The wallet or purse is basically just another form of ‘luggage’ that we carry around everyday. If you have the liberty to peep into your friends’ wallets, it can tell you a bit on how she manages her money. The wallet is such a personal accessory that the fashion industry has exploited very successfully- everyone has at least got one. Yet, the primary function of a wallet remains the same for the majority of the population- to store items that is crucial for day-to-day survival in our society. So, it’s almost ‘fatal’ to be carrying a wallet that is empty without cash or a working credit card. Most of us almost never leave the house without our wallets in the pocket. It is this very emotional attachment we have with our wallets that I had the chance to observe the relationship between these leather-made fashion accessories and our spending habits.
A few months back, I gave a personal finance workshop to a group of students who will be joining the work force in a few months time. I brought up the issue on controlling their expenditures and how they can limit it by a very simple trick. In my example, I told them how most of us would go to the ATM and withdraw a certain amount of cash that will be spent for the next couple of weeks. Some of us even withdraw as much as we can so that we don’t have to visit the ATM again until the next paycheck. Next, we will naturally insert all the cash which we’ve just withdrawn into the wallet. And it stays there until all of it is depleted. You might think there’s nothing wrong with that, but my observation tells me otherwise.
Let’s rewind to the scene where you were at the ATM machine, right before you press the figures on how much to withdraw. Now, just for a second, you force yourself only to withdraw only RM150 (this figure could vary according to your income size). RM150 would be a typical example for a fresh graduate, who has just got a new job with a monthly salary of RM2,000. Before this, you could have been withdrawing RM600 every time at the ATM, telling yourself it’s more convenient to withdraw RM600 once than to withdraw RM150 in four different sessions.
I have to agree that it does become an administrative burden if you had to visit the ATM machines more than 5 times a month. The trick here is to balance out the withdrawal figure (I would suggest not more than 8% of your monthly income, how many days it will last you (preferably 10 days), and how many ATM trips you have to make in a given month (preferable less than 3 times). From here onwards, I will refer to this specific figure you withdraw each time at the ATM as the ‘ATM-Limit‘.
By restricting the withdrawal amount to RM150, you will now have a maximum of RM150 in your wallet at any point of time. Now, here’s the interesting part: each time you decide to make a purchase with your cash, you will notice that you only have that much of cash in your wallet, which is going to make you think twice before splurging. By making a mental note of your ATM-limit, you will not be tempted to overspent. Since making trips to the ATM is going to be time-consuming, you can reduce the percentage of impulsive purchases too. Just look at how many ATM machines there are in the shopping malls catering to impulsive shoppers. In essence, you are giving more time for the logical part of your brain to process the buying decision, rather than allowing the emotional part of you to subconsciously open up your wallet and part with the cash inside.

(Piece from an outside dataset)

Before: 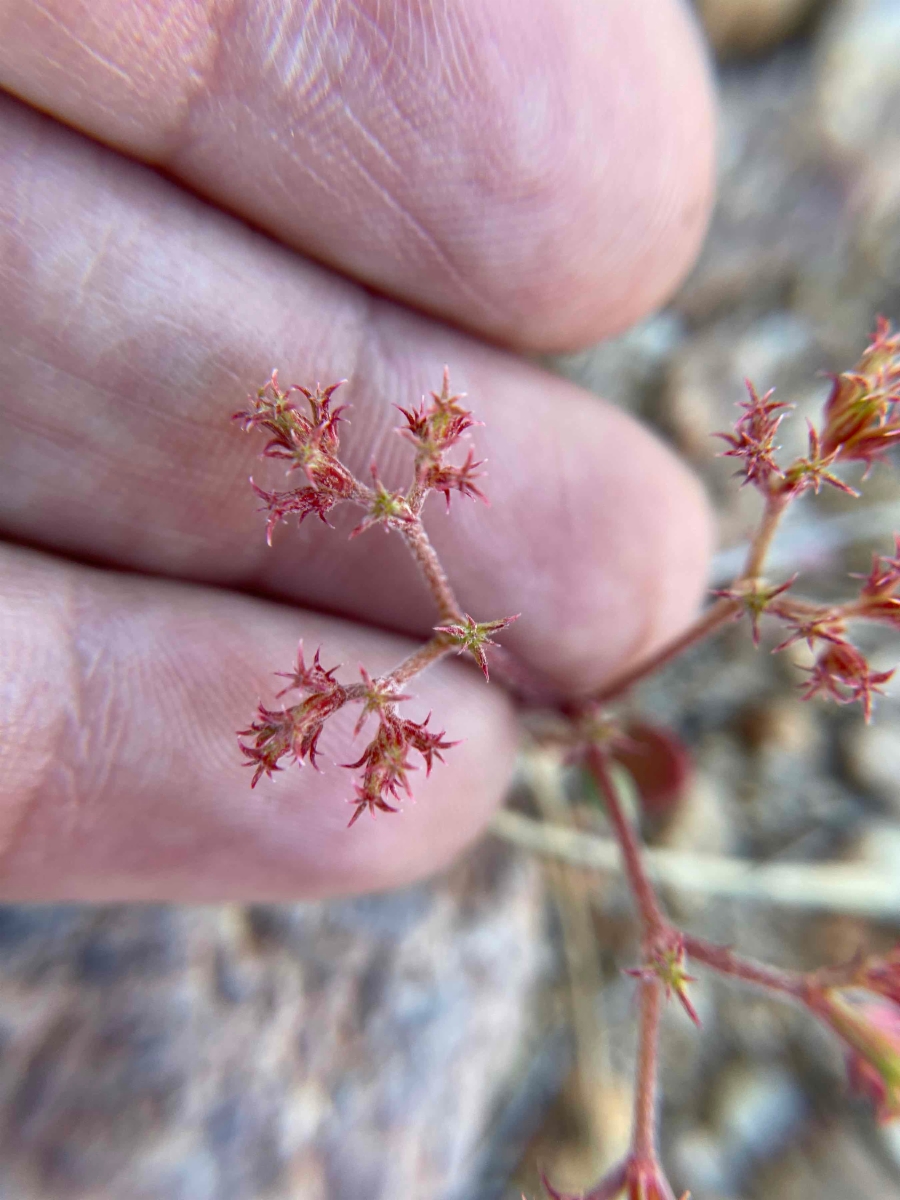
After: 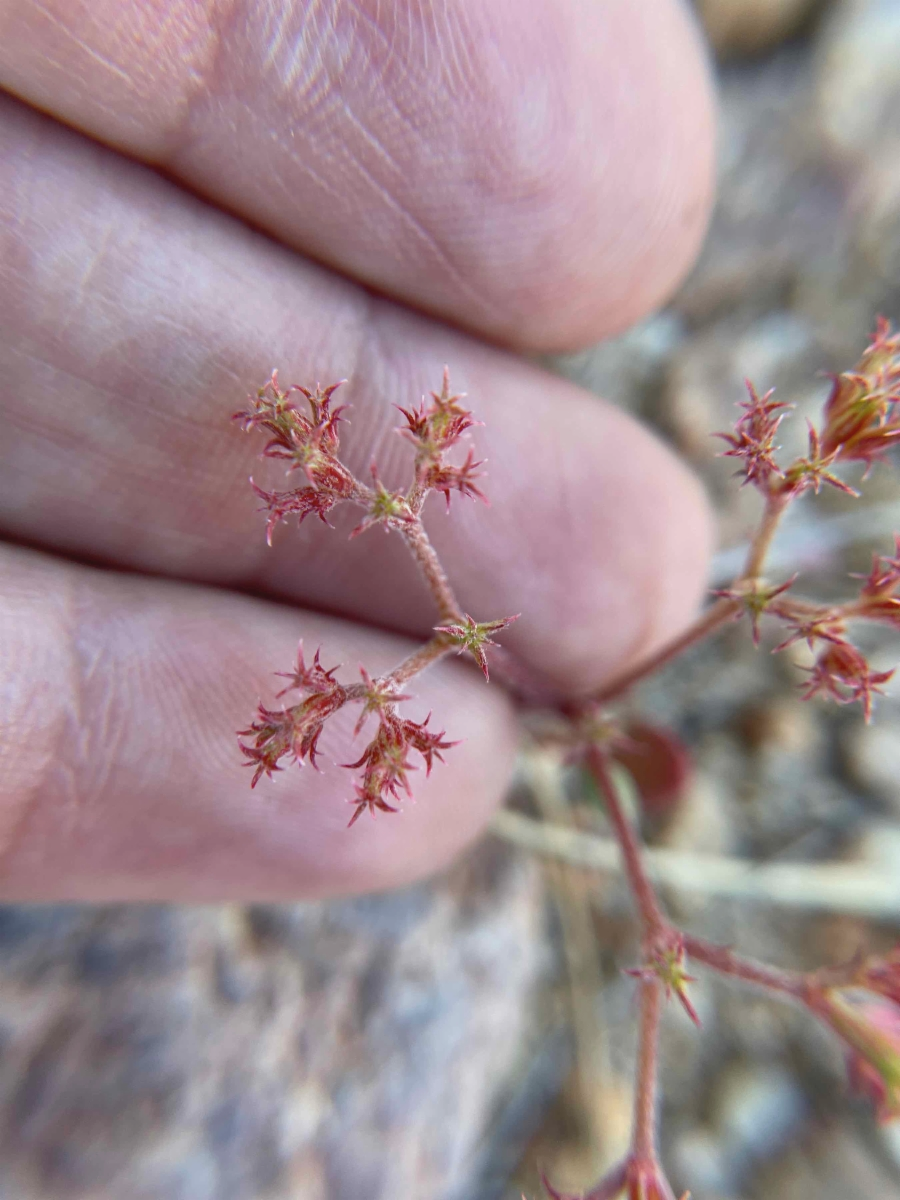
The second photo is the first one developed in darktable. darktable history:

Effectively, you will only be having RM450 cash in your wallet for the entire month. And if you manage to survive with that, you will would have a remaining RM1,550 left in the account to pay for the ‘fixed expenses’, such as your car loans, home loans and bills. There are times and emergency situations when you really need the extra cash to help out, but you must keep these extra cashing-out to the minimum. If you do this too often, it only means that you are not withdrawing a realistic figure each time at the ATM. So, practice a little logical budgeting when you set the ATM-Limit’s amount.
However, there can be a serious drawback to this strict cash management technique: the sudden increase in your credit card usage. This will happen if you don’t already have a strict rules for credit card usage. If you find yourself starting to use your credit card more often, then you should reevaluate if this technique is of any help to you at all. Hence, it is best to experiment with this technique only when you are not behind your credit card payments. Also, setting a realistic ATM-Limit will also help.
If you’ve been wondering why you just cannot see any money in the bank account at the end of the month, I really suggest that you try this method out and see if it works for you. If it doesn’t help at all, then there must be other loopholes that you must identify. Always refer to your cash flow spreadsheet. If you don’t already have one, I suggest you start one right now! You can’t be serious about managing your own finance without knowing your personal cash flow condition. You have to constantly monitor your expenditure and figure out ways to increase the income. Things can really get out of hand very quickly on the expenditure section, while growth in income might take a little longer.
Spending within your means takes a lot of will-power and discipline. It’s one of the toughest training for the mind. Imagine not being able to splurge like your friends and not being able to enjoy the lifestyles that you are constantly bombarded with by media. Online shopping is definitely not helping things either. If you are not careful, your money will slip away to places you don’t even know existed. Amassing money might not be your purpose in life, but mismanaging it will definitely leaves you without one.